Prerequisites: None  
PCST 397  Internship  (1-8 Credits)  
Each peace studies major is required to spend a minimum of 160 hours in a placement relating to his or her area of interest in the field. All student proposals for internships will meet the criteria established by the peace studies program and will demonstrate the relationship of the proposed internship to the purposes of the program. Ordinarily, the internship will precede PCST 399.
Prerequisites: None  
Attributes: Experiential Engagement (EX)  
PCST 399  Peace Studies Capstone  (4 Credits)  
This course enables senior peace studies majors and minors to begin integrating their academic experiences into a more comprehensive view of the field, while giving them the opportunity to work together to study an important problem that is central to the discipline. The choice of that problem is left up to the individual instructor and may change from year to year. Recent topics have included “Why war?”, “What do we mean by development?” and “Is peace possible?”. Spring.
Prerequisites: None  
Restrictions: Enrollment is limited to students with a major in Peace Studies.   
Equivalent courses: PCST 399A  
PCST 399A  Peace Studies Capstone: Is Peace Possible?  (4 Credits)  
Are human beings naturally violent and warlike, or do we have the potential for peace?

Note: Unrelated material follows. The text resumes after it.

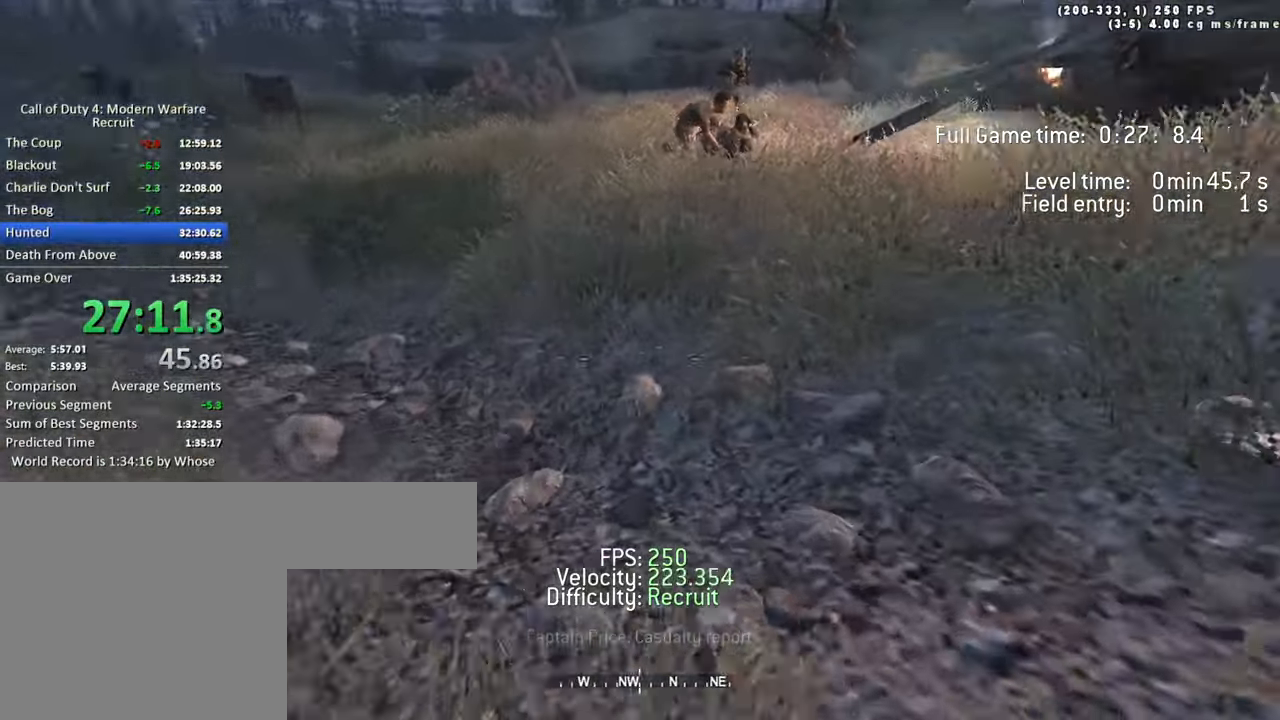
{"keys": ["d", "w"], "events": [[133, "space", "down"], [167, "ctrl", "down"], [400, "ctrl", "up"], [500, "space", "up"]]}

John Lennon once said, "If everyone demanded peace instead of another television set, then there'd be peace." Maybe it's not quite that simple, but is peace possible? If it is, how might we achieve it, and what roles can individuals play in the process? This course is designed to help senior peace studies majors and minors search for and evaluate answers to these and related questions by examining theories and evidence from a variety of fields (including, but not limited to: peace studies, anthropology, psychology, history, sociology, biology, and futures studies), with a view to integrating their four year academic experience. Preference given to senior Peace Studies majors & minors.
Prerequisites: None  
Restrictions: Enrollment is limited to students with a major, minor, or concentration in Peace Studies.   
Equivalent courses: PCST 399  
PCST 399B  Peace Studies Capstone: Building Peace  (4 Credits)  
Peacebuilding encompasses all activities aimed at developing positive intergroup ties, providing an environment that guarantees rights, preventing violence, and promoting integral human development at various levels of society. In this course we will explore the theory and practice of peacebuilding and how it can be related to such areas as environmental issues, international development, business, sports, gender, health, and media, among others. Factors contributing to the success or failure of peacebuilding efforts, and methods for designing and evaluating projects, will also be examined.
Prerequisites: None  
Restrictions: Enrollment limited to students with a class of Junior or Senior.   
Equivalent courses: PCST 399  
PCST 399C  Capstone: What Do We Mean by Development?  (4 Credits)  
Development is a dynamic process that involves the efforts of individuals, communities, nations, international organizations, and social movements. "Development" promises generalized gains, threatens people's livelihoods, and provides powerful metaphors to justify large scale social change. In short, where you stand on development often depends on where you sit. Development's powerful polarizing and integrative dimensions are perfect for an intense evaluation of means and ends. This course will rely heavily on primary texts to explore the meaning of "development" from a wide variety of perspectives and help us to define our own meaning of development. Prerequisite JN or SR standing
Prerequisites: None  
Restrictions: Enrollment limited to students with a class of Junior or Senior.